-- Task to carry out --
For the material that follows, list every line containing the word "section".
____________________
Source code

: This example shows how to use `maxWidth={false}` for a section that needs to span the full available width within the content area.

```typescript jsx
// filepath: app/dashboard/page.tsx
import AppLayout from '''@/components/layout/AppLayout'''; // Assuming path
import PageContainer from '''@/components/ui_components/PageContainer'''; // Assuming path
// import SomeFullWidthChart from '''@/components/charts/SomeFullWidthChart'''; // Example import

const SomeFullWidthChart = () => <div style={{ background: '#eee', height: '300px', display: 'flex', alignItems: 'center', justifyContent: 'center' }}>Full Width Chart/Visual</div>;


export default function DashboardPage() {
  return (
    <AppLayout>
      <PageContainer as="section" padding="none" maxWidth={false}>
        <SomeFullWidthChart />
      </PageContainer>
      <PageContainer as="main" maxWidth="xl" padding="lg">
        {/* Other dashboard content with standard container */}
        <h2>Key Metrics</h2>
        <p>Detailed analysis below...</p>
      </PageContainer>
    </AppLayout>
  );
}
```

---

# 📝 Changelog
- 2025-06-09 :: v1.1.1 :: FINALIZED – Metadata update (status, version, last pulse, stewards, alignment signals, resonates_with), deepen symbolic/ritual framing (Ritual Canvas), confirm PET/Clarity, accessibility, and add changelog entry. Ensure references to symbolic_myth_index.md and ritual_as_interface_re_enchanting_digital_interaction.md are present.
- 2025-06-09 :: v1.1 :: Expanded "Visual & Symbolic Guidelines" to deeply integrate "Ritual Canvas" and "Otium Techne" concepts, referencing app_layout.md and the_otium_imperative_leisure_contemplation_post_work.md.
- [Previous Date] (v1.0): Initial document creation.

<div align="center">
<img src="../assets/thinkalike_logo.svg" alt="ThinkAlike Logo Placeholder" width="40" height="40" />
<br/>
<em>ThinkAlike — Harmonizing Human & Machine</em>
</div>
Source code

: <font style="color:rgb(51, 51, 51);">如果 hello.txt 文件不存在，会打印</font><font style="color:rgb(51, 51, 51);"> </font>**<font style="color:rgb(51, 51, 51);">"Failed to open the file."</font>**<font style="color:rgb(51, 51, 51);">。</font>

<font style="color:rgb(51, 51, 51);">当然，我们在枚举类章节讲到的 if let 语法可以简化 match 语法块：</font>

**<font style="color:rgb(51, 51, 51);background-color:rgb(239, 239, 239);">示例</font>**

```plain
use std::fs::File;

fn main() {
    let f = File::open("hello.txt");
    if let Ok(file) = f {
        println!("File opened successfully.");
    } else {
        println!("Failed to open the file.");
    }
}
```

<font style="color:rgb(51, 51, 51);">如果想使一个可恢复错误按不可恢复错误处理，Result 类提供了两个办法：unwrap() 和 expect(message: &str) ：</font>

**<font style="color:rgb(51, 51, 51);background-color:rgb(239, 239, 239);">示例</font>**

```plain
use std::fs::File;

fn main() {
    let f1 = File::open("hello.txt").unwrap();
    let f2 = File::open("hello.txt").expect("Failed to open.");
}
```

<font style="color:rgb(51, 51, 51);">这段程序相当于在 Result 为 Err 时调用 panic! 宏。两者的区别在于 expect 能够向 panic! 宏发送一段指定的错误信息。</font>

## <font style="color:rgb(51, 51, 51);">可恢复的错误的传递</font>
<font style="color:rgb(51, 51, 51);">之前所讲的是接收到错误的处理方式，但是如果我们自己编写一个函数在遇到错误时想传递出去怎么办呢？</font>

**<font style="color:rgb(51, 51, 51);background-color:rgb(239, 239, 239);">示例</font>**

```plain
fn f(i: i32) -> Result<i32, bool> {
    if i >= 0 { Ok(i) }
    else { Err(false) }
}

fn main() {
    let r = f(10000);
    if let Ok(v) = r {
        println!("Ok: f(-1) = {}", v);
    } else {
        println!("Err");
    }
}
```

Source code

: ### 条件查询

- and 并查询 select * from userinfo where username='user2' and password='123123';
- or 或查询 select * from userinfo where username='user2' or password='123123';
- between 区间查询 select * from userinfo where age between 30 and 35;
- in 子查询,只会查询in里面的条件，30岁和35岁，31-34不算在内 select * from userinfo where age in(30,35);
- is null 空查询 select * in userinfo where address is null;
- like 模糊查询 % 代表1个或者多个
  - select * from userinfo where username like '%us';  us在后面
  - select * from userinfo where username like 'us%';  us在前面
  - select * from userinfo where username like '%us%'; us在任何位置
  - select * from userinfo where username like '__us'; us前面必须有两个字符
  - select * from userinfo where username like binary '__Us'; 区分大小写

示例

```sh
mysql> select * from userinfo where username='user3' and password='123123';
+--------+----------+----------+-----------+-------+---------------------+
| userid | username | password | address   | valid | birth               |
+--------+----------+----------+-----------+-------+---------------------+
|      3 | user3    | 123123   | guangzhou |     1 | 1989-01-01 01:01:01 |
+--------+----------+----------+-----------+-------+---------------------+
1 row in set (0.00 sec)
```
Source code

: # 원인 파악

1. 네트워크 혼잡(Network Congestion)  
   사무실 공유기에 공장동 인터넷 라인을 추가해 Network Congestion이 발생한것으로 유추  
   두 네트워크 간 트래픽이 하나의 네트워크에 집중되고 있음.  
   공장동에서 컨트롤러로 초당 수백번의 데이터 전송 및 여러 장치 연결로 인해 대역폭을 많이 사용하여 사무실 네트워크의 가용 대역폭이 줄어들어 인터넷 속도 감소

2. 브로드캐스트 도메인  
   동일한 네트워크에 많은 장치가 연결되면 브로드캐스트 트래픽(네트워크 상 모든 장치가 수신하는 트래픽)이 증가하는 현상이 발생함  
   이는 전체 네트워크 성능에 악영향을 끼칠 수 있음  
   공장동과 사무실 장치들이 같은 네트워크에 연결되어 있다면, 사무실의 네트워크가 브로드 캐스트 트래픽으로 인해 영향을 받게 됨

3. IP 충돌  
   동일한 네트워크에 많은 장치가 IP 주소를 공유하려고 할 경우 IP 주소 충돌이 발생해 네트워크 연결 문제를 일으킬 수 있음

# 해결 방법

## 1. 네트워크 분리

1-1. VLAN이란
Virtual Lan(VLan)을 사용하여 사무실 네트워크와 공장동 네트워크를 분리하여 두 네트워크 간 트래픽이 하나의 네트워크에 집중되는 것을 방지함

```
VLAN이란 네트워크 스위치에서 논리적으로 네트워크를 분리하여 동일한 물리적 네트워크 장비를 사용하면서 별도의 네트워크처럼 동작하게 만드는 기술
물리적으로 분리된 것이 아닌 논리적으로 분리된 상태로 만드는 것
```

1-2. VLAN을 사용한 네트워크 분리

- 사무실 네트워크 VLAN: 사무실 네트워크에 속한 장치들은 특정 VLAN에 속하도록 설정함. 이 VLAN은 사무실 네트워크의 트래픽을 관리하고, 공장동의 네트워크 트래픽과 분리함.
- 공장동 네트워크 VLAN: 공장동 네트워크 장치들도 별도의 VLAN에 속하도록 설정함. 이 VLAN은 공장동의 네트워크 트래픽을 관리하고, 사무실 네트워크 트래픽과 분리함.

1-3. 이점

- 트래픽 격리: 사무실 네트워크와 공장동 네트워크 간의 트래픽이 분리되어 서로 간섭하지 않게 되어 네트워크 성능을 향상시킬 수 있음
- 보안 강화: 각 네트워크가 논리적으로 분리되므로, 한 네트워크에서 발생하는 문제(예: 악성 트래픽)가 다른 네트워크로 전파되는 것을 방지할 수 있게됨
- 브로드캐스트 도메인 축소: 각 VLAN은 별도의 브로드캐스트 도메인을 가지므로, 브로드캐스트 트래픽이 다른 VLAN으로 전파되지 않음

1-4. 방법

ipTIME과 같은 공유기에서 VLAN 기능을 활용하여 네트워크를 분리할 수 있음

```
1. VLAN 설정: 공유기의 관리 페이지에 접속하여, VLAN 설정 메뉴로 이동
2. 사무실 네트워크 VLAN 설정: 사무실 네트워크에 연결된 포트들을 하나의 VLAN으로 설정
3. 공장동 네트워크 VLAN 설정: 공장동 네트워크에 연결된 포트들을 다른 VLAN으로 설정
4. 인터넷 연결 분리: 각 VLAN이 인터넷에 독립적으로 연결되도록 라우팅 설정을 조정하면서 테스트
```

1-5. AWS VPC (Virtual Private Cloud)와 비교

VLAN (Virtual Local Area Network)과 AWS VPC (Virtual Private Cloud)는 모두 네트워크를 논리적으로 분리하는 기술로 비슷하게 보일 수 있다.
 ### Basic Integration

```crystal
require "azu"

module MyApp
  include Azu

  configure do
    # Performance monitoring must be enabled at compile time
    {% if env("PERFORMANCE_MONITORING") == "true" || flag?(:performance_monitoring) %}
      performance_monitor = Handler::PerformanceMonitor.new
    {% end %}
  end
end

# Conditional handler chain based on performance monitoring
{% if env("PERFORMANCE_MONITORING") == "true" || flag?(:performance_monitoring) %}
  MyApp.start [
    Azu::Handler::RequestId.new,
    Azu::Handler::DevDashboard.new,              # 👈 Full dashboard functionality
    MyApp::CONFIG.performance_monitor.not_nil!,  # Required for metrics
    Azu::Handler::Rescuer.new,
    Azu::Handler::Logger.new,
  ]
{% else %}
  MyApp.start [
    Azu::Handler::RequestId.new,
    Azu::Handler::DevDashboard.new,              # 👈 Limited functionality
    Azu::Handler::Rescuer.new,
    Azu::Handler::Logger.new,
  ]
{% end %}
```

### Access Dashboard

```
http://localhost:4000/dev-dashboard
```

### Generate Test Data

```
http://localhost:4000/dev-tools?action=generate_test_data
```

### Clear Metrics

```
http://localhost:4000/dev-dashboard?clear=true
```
____________________
-- Answer for this exercise --
: This example shows how to use `maxWidth={false}` for a section that needs to span the full available width within the content area.
      <PageContainer as="section" padding="none" maxWidth={false}>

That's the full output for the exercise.